Wie die Ukraine mit der „Ashan“-Operation den russischen Vormarsch für ein halbes Jahr stoppte.

Wie die Ukraine mit der „Ashan“-Operation den russischen Vormarsch für ein halbes Jahr stoppte
Wie die Ukraine mit der „Ashan“-Operation den russischen Vormarsch für ein halbes Jahr stoppte

Die „Ashan“-Operation und ihre Auswirkungen auf die Kampfhandlungen

Nach Angaben von UATV: Durch die als „Ashan“ bekannte Operation gelang es den ukrainischen Verteidigungskräften, einen mechanisierten Vorstoß der russischen Armee für sechs Monate zu unterbrechen. Dabei fügten sie dem Gegner erhebliche Verluste zu. Insgesamt wurden 1.180 russische Ziele getroffen, was die Kampffähigkeit des Feindes massiv beeinträchtigte. Diese Aktion zeigt, wie gezielte Schläge die Dynamik an der Front verändern können.

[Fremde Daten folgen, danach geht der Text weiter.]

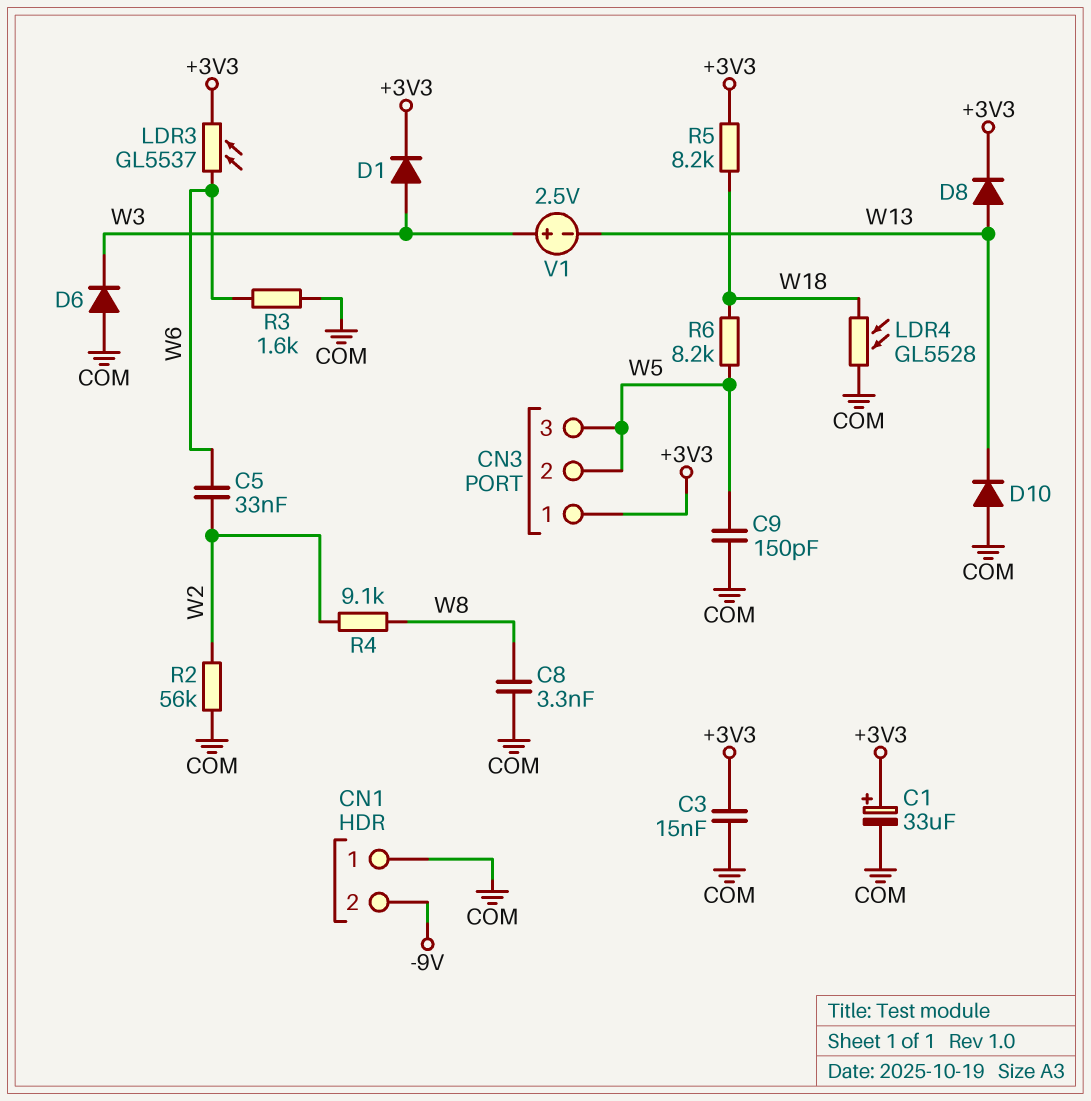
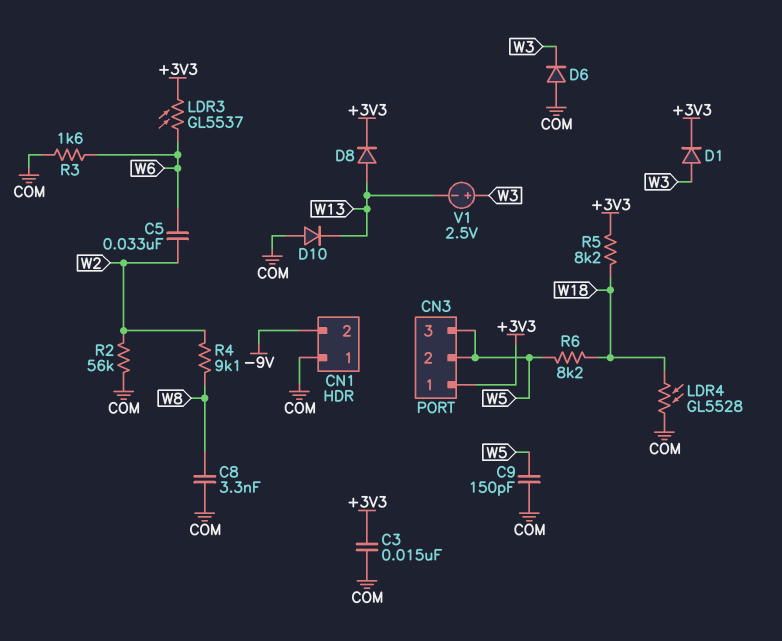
C1: 33uF (plus +3V3, minus COM) -> none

In der ersten Phase der Operation, die drei Tage dauerte, wurden fast 1.000 russische Ziele ausgeschaltet. Der Erfolg zwang die russischen Truppen, einen Großteil ihrer Ausrüstung von der Frontlinie abzuziehen. Dies stärkte die Sicherheit der ukrainischen Stellungen erheblich.

Die zweite Phase und ihre Erfolge

Der zweite Abschnitt der Operation konzentrierte sich auf Angriffe gegen die russische Artillerie. Hierfür entwickelten die ukrainischen Streitkräfte eine neue Munition, mit der 231 Ziele getroffen wurden – mehr als 170 davon wurden vollständig vernichtet. Diese Maßnahmen reduzierten die Feuerkraft des Gegners deutlich.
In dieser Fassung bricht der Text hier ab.